• _SHORT TASK_: Print every one of the lines below word for word, leaving out the pictures.

===== LISTING =====

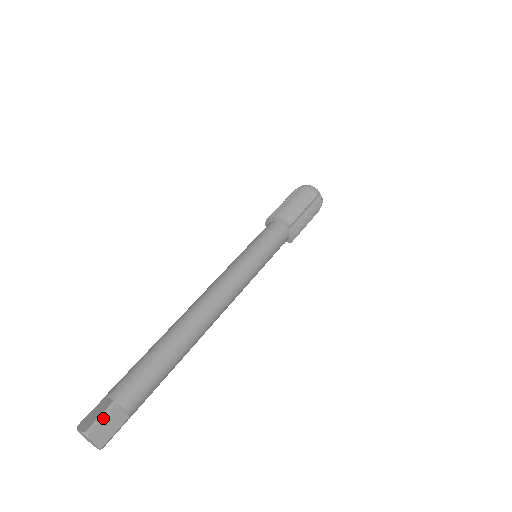
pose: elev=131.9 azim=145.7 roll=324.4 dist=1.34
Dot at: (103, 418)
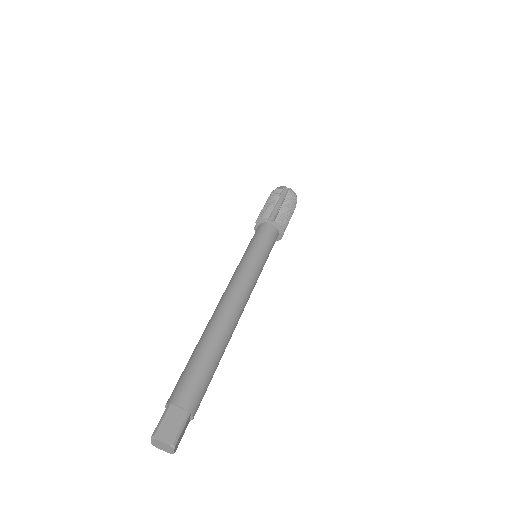
Dot at: (183, 429)
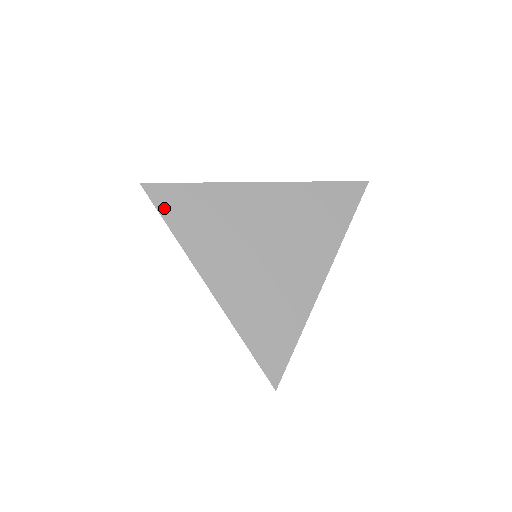
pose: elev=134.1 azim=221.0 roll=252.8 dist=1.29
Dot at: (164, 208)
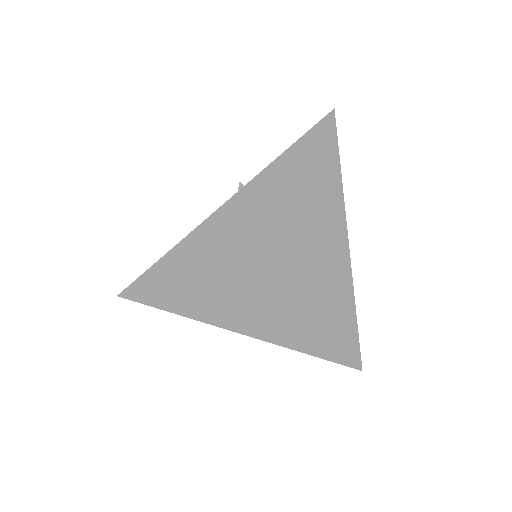
Dot at: (165, 301)
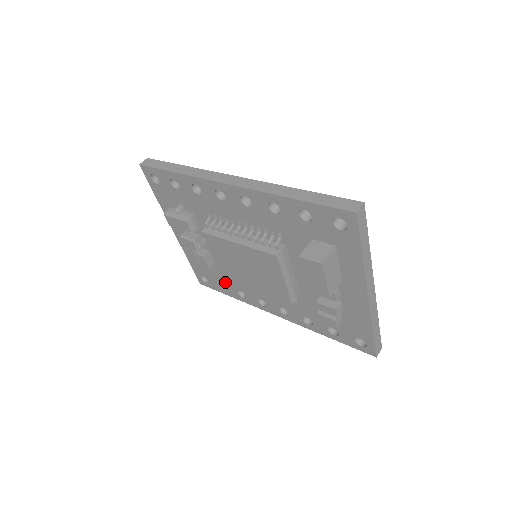
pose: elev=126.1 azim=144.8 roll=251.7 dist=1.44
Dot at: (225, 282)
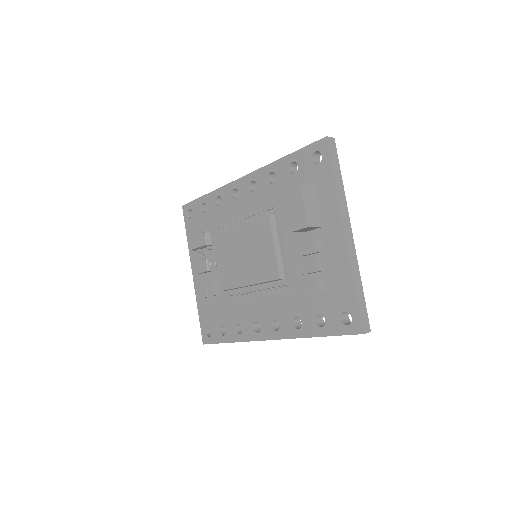
Dot at: (226, 320)
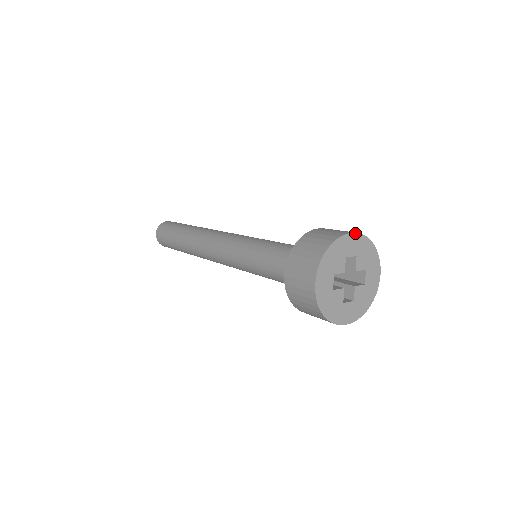
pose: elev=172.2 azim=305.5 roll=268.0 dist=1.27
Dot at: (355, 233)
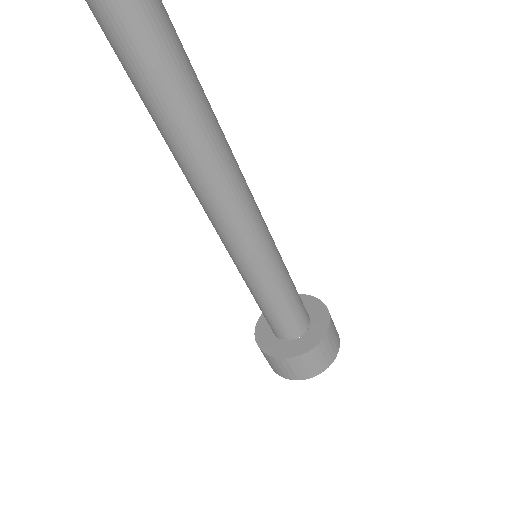
Dot at: occluded
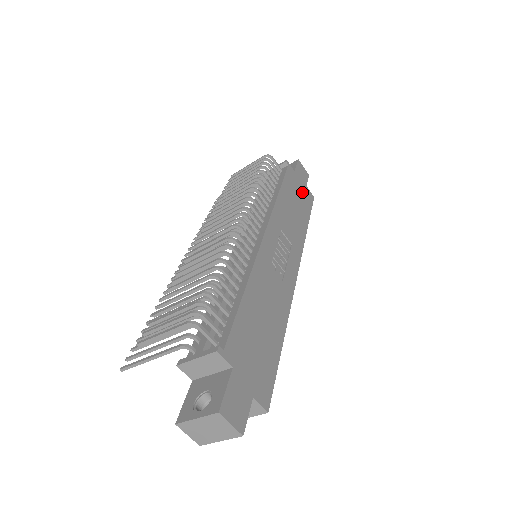
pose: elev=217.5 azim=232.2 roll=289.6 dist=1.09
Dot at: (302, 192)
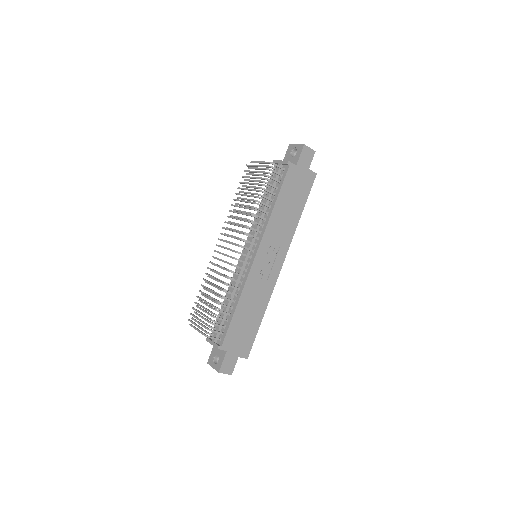
Dot at: (302, 182)
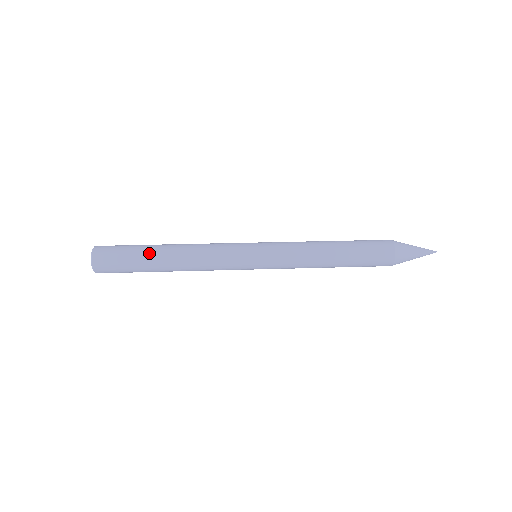
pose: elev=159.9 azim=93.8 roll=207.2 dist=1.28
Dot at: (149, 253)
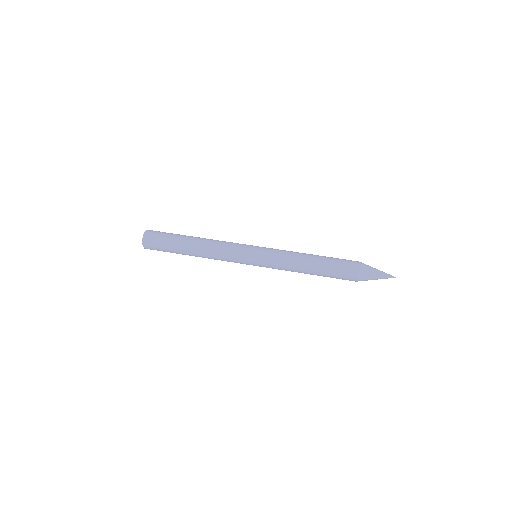
Dot at: (180, 247)
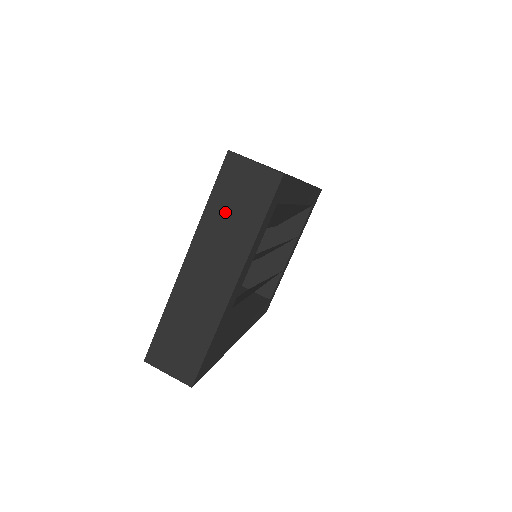
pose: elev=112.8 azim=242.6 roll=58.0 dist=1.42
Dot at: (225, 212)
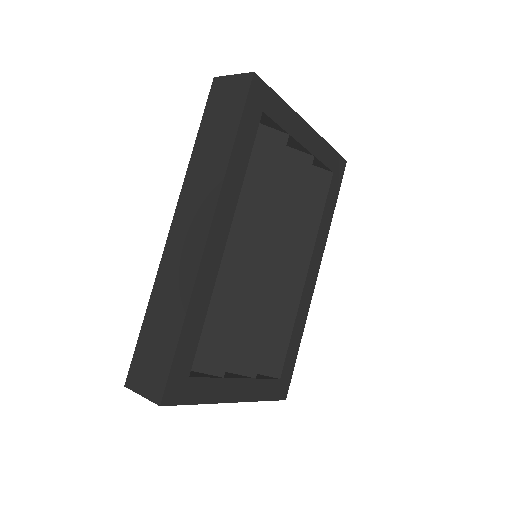
Dot at: occluded
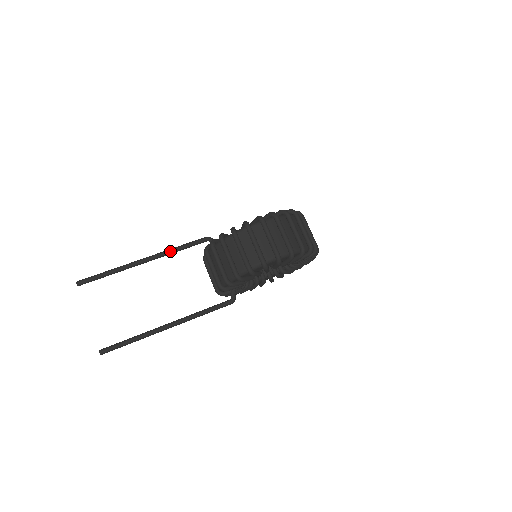
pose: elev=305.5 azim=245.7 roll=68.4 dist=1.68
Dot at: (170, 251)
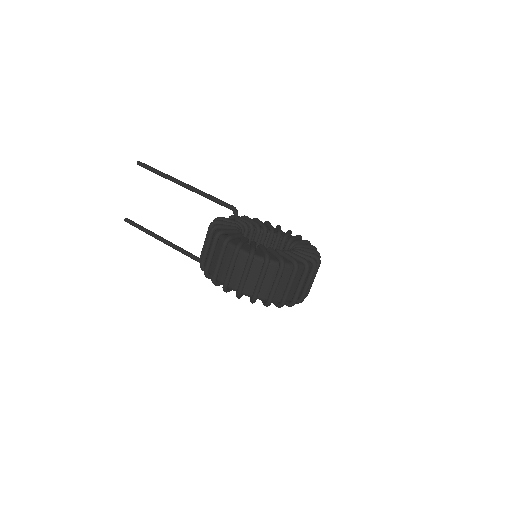
Dot at: (201, 194)
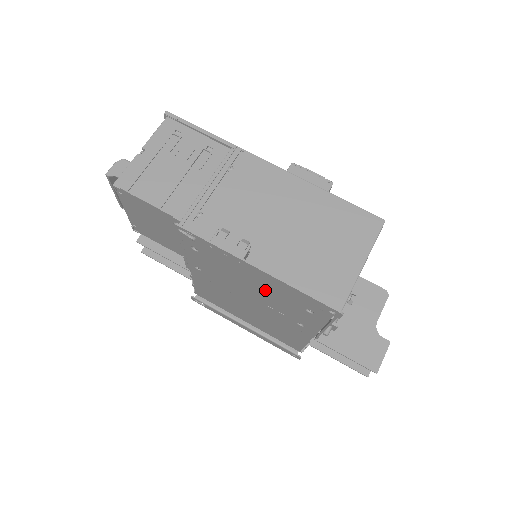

=====

• _RESULT FOR THIS EXERCISE_:
pose: elev=131.9 azim=145.7 roll=324.4 dist=1.34
Dot at: (103, 418)
Dot at: (183, 429)
pose: elev=134.1 azim=221.0 roll=252.8 dist=1.29
Dot at: (164, 208)
Dot at: (165, 301)
pose: elev=126.1 azim=144.8 roll=251.7 dist=1.44
Dot at: (225, 282)
Dot at: (226, 320)
pose: elev=172.2 azim=305.5 roll=268.0 dist=1.27
Dot at: (355, 233)
Dot at: occluded
pose: elev=217.5 azim=232.2 roll=289.6 dist=1.09
Dot at: (302, 192)
Dot at: (302, 182)
pose: elev=159.9 azim=93.8 roll=207.2 dist=1.28
Dot at: (149, 253)
Dot at: (180, 247)
pose: elev=112.8 azim=242.6 roll=58.0 dist=1.42
Dot at: (225, 212)
Dot at: occluded
pose: elev=305.5 azim=245.7 roll=68.4 dist=1.68
Dot at: (170, 251)
Dot at: (201, 194)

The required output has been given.